Good Housekeeping upping trim size, trimming rate base
Trimming the rate base is expected to help the publisher do away with low-performing newsstand locations and offers that produce low renewals.
“We wanted to be able to control our distribution and our number of copies on the newsstand and, at the same time, bring up newsstand prices and subscription prices,” said Pat Haegele, SVP and publisher of Good Housekeeping. “The newsstand cover price is going from $2.50 to $3.49, and with the subscription prices the first step is to eliminate any field that produces low renewals. We have long-term renewals that are quite good, so we want to secure those first and eliminate any others.”
Baby boomers are the primary target for Good Housekeeping, but slightly younger women, or “trailing boomers,” also are also being targeted now. The median reader age is 51.5, and median household income is $59,942, according to MRI.
The women's magazine, which is celebrating its 125th anniversary next year, is getting a facelift in the form of a 10% trim size increase, effective with the January issue. The larger format is intended to show off enhanced visuals and easier navigation. Also new to the magazine will be the Green Good Housekeeping Seal, an eco-conscious extension of the 100-year-old Good Housekeeping Seal.
Haegele said that adding the Good Housekeeping Seal to the magazine's marketing collateral this year resulted in a 4% lift on direct mail campaigns.
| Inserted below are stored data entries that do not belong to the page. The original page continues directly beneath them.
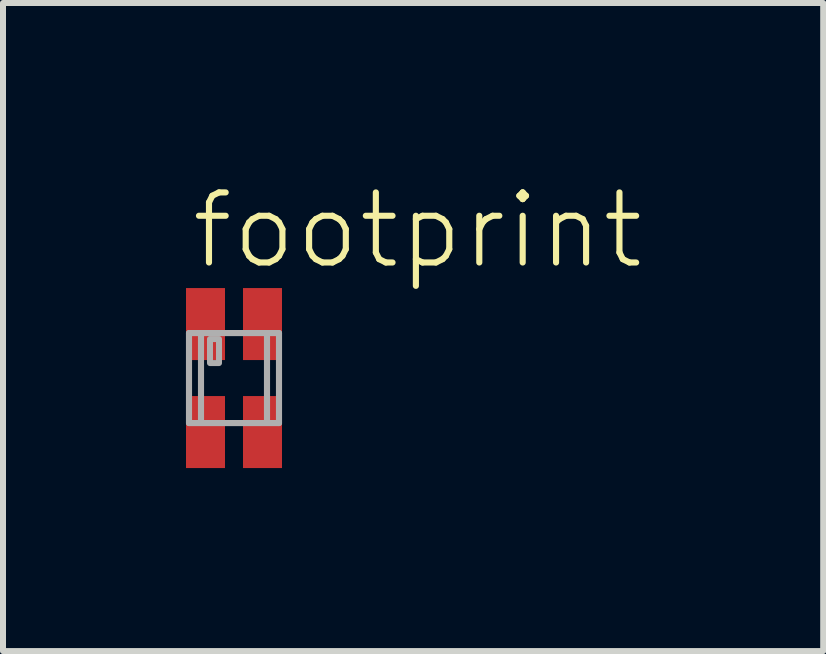
<source format=kicad_pcb>
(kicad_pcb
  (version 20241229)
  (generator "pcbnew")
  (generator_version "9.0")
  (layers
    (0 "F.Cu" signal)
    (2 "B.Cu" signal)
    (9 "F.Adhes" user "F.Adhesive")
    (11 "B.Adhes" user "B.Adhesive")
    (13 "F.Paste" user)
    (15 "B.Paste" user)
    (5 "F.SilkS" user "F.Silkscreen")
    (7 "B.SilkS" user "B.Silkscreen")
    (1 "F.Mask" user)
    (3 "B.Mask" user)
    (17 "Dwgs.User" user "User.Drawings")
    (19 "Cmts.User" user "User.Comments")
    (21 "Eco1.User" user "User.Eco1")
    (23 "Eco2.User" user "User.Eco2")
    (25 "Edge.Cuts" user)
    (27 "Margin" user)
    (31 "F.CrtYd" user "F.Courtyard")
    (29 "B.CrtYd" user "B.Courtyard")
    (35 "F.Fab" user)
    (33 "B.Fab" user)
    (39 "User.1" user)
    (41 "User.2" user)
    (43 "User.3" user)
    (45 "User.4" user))
  (footprint "footprint"
    (layer "F.Cu")
    (at 0.85 3.251)
    (property "Reference" "footprint" (at -0.762 -1.778 0) (layer "F.SilkS") (effects (font (size 1.168 1.168) (thickness 0.102)) (justify left bottom)))
    (fp_poly (pts (xy -0.85 -0.25) (xy -0.1 -0.25) (xy -0.1 -1.55) (xy -0.85 -1.55)) (stroke (width 0) (type solid)) (fill yes) (layer "F.Mask"))
    (fp_poly (pts (xy -0.85 1.55) (xy -0.1 1.55) (xy -0.1 0.25) (xy -0.85 0.25)) (stroke (width 0) (type solid)) (fill yes) (layer "F.Mask"))
    (fp_poly (pts (xy 0.1 -0.25) (xy 0.85 -0.25) (xy 0.85 -1.55) (xy 0.1 -1.55)) (stroke (width 0) (type solid)) (fill yes) (layer "F.Mask"))
    (fp_poly (pts (xy 0.1 1.55) (xy 0.85 1.55) (xy 0.85 0.25) (xy 0.1 0.25)) (stroke (width 0) (type solid)) (fill yes) (layer "F.Mask"))
    (fp_poly (pts (xy -0.775 -0.325) (xy -0.175 -0.325) (xy -0.175 -1.45) (xy -0.775 -1.45)) (stroke (width 0) (type solid)) (fill yes) (layer "F.Paste"))
    (fp_poly (pts (xy -0.175 0.325) (xy -0.775 0.325) (xy -0.775 1.45) (xy -0.175 1.45)) (stroke (width 0) (type solid)) (fill yes) (layer "F.Paste"))
    (fp_poly (pts (xy 0.175 -0.325) (xy 0.775 -0.325) (xy 0.775 -1.45) (xy 0.175 -1.45)) (stroke (width 0) (type solid)) (fill yes) (layer "F.Paste"))
    (fp_poly (pts (xy 0.775 0.325) (xy 0.175 0.325) (xy 0.175 1.45) (xy 0.775 1.45)) (stroke (width 0) (type solid)) (fill yes) (layer "F.Paste"))
    (fp_line (start -0.75 -0.75) (end -0.75 0.75) (stroke (width 0.102) (type solid)) (layer "F.Fab"))
    (fp_line (start -0.75 0.75) (end 0.75 0.75) (stroke (width 0.102) (type solid)) (layer "F.Fab"))
    (fp_line (start -0.55 -0.7) (end -0.55 0.7) (stroke (width 0.102) (type solid)) (layer "F.Fab"))
    (fp_line (start 0.55 0.7) (end 0.55 -0.7) (stroke (width 0.102) (type solid)) (layer "F.Fab"))
    (fp_line (start 0.75 -0.75) (end -0.75 -0.75) (stroke (width 0.102) (type solid)) (layer "F.Fab"))
    (fp_line (start 0.75 0.75) (end 0.75 -0.75) (stroke (width 0.102) (type solid)) (layer "F.Fab"))
    (fp_poly (pts (xy -0.4 -0.25) (xy -0.25 -0.25) (xy -0.25 -0.65) (xy -0.4 -0.65)) (stroke (width 0.1) (type solid)) (fill no) (layer "F.Fab"))
    (pad "1" smd rect (at -0.475 -0.9) (size 0.65 1.2) (layers "F.Cu"))
    (pad "2" smd rect (at -0.475 0.9) (size 0.65 1.2) (layers "F.Cu"))
    (pad "3" smd rect (at 0.475 0.9) (size 0.65 1.2) (layers "F.Cu"))
    (pad "4" smd rect (at 0.475 -0.9) (size 0.65 1.2) (layers "F.Cu")))
  (gr_rect
    (start -3 -3)
    (end 10.67 7.801)
    (stroke (width 0.1) (type default))
    (fill no)
    (layer "Edge.Cuts")))
</source>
The Green Seal will be tested in future campaigns as Good Housekeeping pushes toward its goal of being the number one women's service magazine in terms of market share and ad pages. Currently, it is the second-largest circulation women's monthly, falling behind Meredith's Better Homes and Gardens, which has a rate base of 7.6 million. Other rivals in the space include Redbook, Ladies' Home Journal, Woman's Day, Family Circle, Real Simple, O, The Oprah Magazine, and Martha Stewart Living.